This disclosure relates generally to enhanced hydrocarbon recovery from subterranean “tight” geological reservoir formations. “Tight” formations are known within the hydrocarbon extraction industry as geologic formations having a permeability less than 100 microdarcies. Recent technology advances have made possible “primary production”, that is, hydrocarbons transported from subsurface reservoir formations to the Earth's surface substantially entirely by the energy contained in such subsurface hydrocarbon reservoir formations and/or fluid systems and artificial lift methods, from such reservoir formations. This disclosure relates more specifically to production methods to enhance “secondary” hydrocarbon extraction from such subsurface hydrocarbon reservoir formations, called “secondary recovery.” Secondary recovery is understood by those skilled in the art to mean hydrocarbon extraction beginning after the primary phase of production and may be characterized by injection of fluids comprised of liquid or gaseous phases into the reservoir formation.

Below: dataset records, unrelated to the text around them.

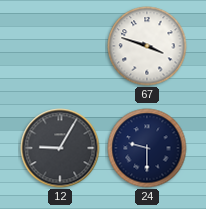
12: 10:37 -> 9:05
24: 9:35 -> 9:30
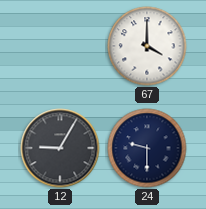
67: 3:48 -> 4:00
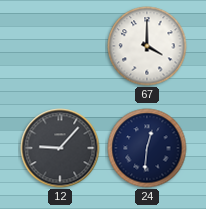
12: 9:05 -> 9:07
24: 9:30 -> 12:31
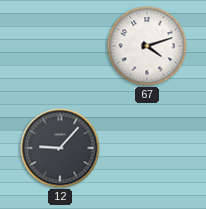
67: 4:00 -> 4:12
24: 12:31 -> none
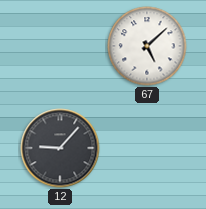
67: 4:12 -> 5:08
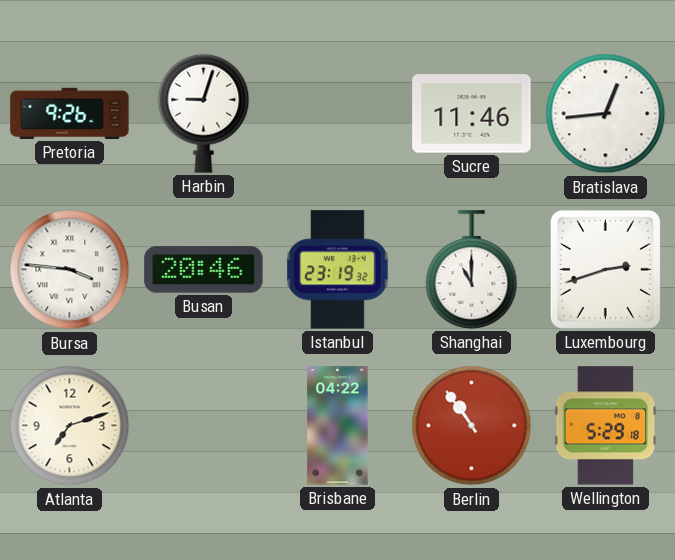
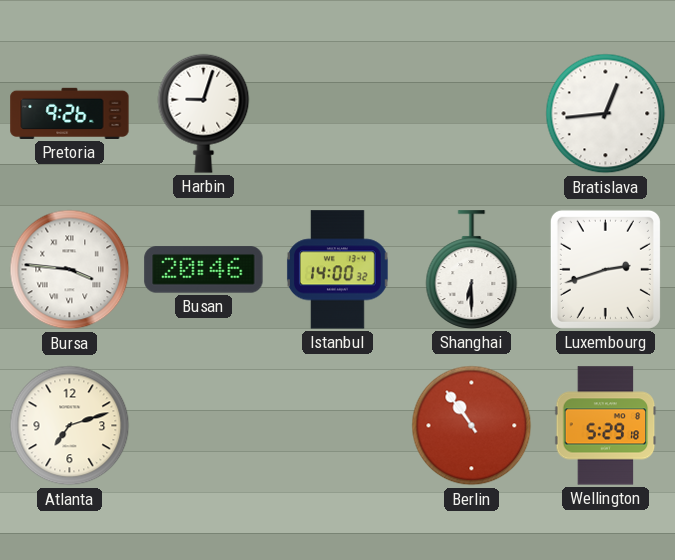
Sucre: 11:46 -> none
Istanbul: 23:19 -> 14:00
Shanghai: 11:00 -> 6:30
Brisbane: 04:22 -> none
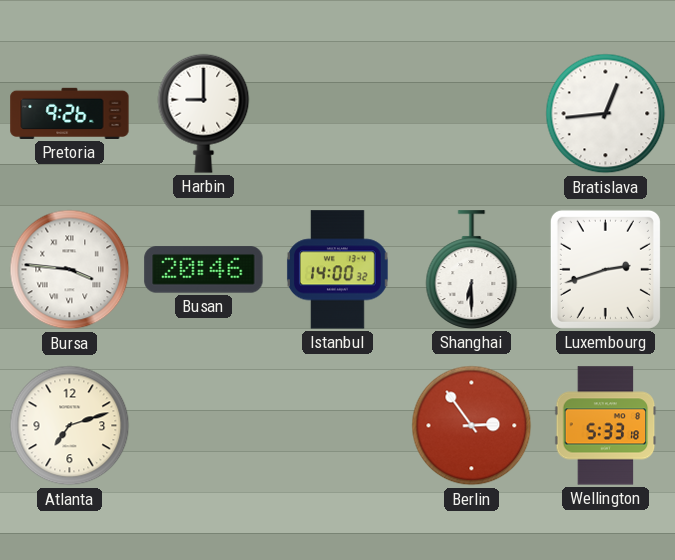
Harbin: 9:03 -> 9:00
Berlin: 10:54 -> 2:54
Wellington: 5:29 -> 5:33
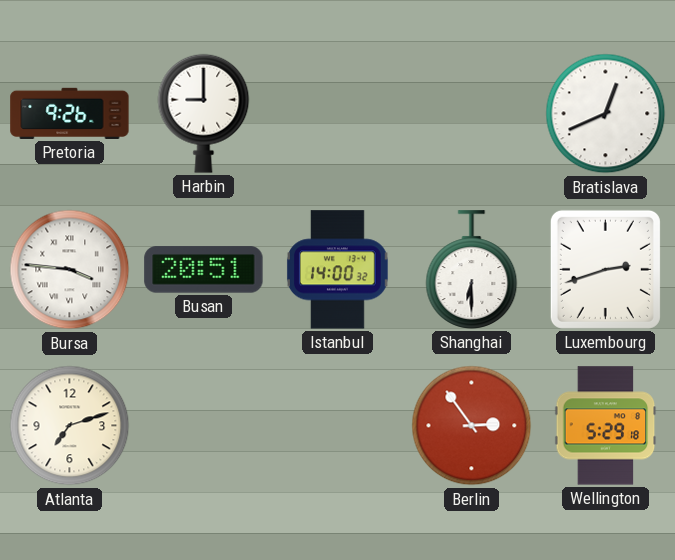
Bratislava: 12:44 -> 12:41
Busan: 20:46 -> 20:51
Wellington: 5:33 -> 5:29
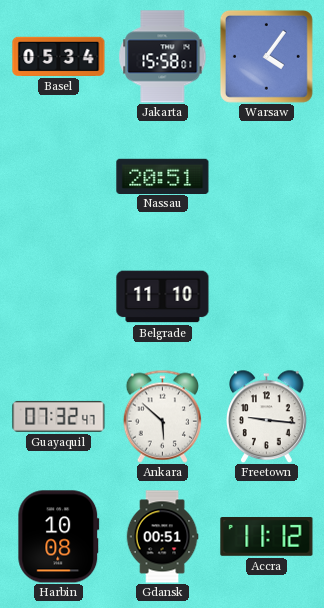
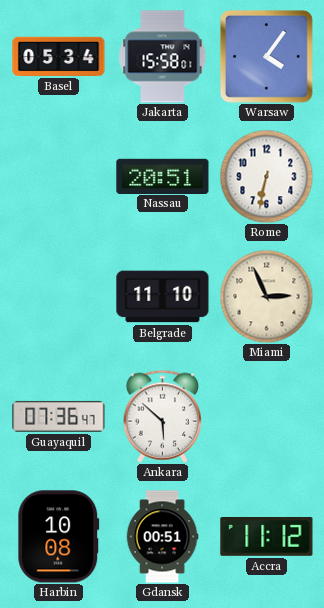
Rome: none -> 6:32
Miami: none -> 2:56
Guayaquil: 07:32 -> 07:36
Freetown: 9:16 -> none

It is known in the art to drill and complete wells in tight formations and then use hydraulic fracturing treatments to improve fluid conductivity (permeability) along paths to the wellbore for hydrocarbons originally existing in the pore spaces of formations such as shale, mud, siltstone and other types of tight formations. Hydraulic fracturing treatments result in increased conductivity by injecting at high pressure a mix of fluids and proppant with beneficial chemical additives to open fractures in the formation. The fluid under pressure creates fractures in the formation and the proppant supports or “prop” the fractures open after the fluid injection has ended. The propped fractures enable primary recovery of hydrocarbons.
The reservoirs contemplated by this disclosure have low permeability and would be difficult to sustain a secondary recovery operation due to the costs associated with pumping fluid through a reservoir that has not been propped by hydraulic fracture. One of the techniques known in the art for hydraulic fracturing includes the use of a surfactant or surfactant blend (usually a mix of a surfactant and a co-surfactant) to improve the recovery of the largely aqueous phase of fracture treatment fluid from a wellbore that has been subjected to fracture treatment. It is believed that by increasing the surface recovery of fracture treatment water the fracture will have less relatively immobile fluid phases that restrict the effective flow rates or relative permeability of hydrocarbons in the formations back to the hydraulically fractured well. While the performance of the surfactants or surfactant blends vary based on compositions thereof, formation water salinity, temperature and pressure of the reservoir formation, some surfactants or blends are effective at creating an emulsion of varying scales of either water-in-oil or oil-in-water composition. Tight reservoirs are known in the art to be developed with several horizontal wells in close proximity to each other to maximize the contact of each well's hydraulic completion (i.e., the fracture zone subtended by each well) with the formation without having any well spaced close enough to any adjacent wells so as to have adjacent wells' fracture zones extending into the same hydrocarbons located in the reservoir.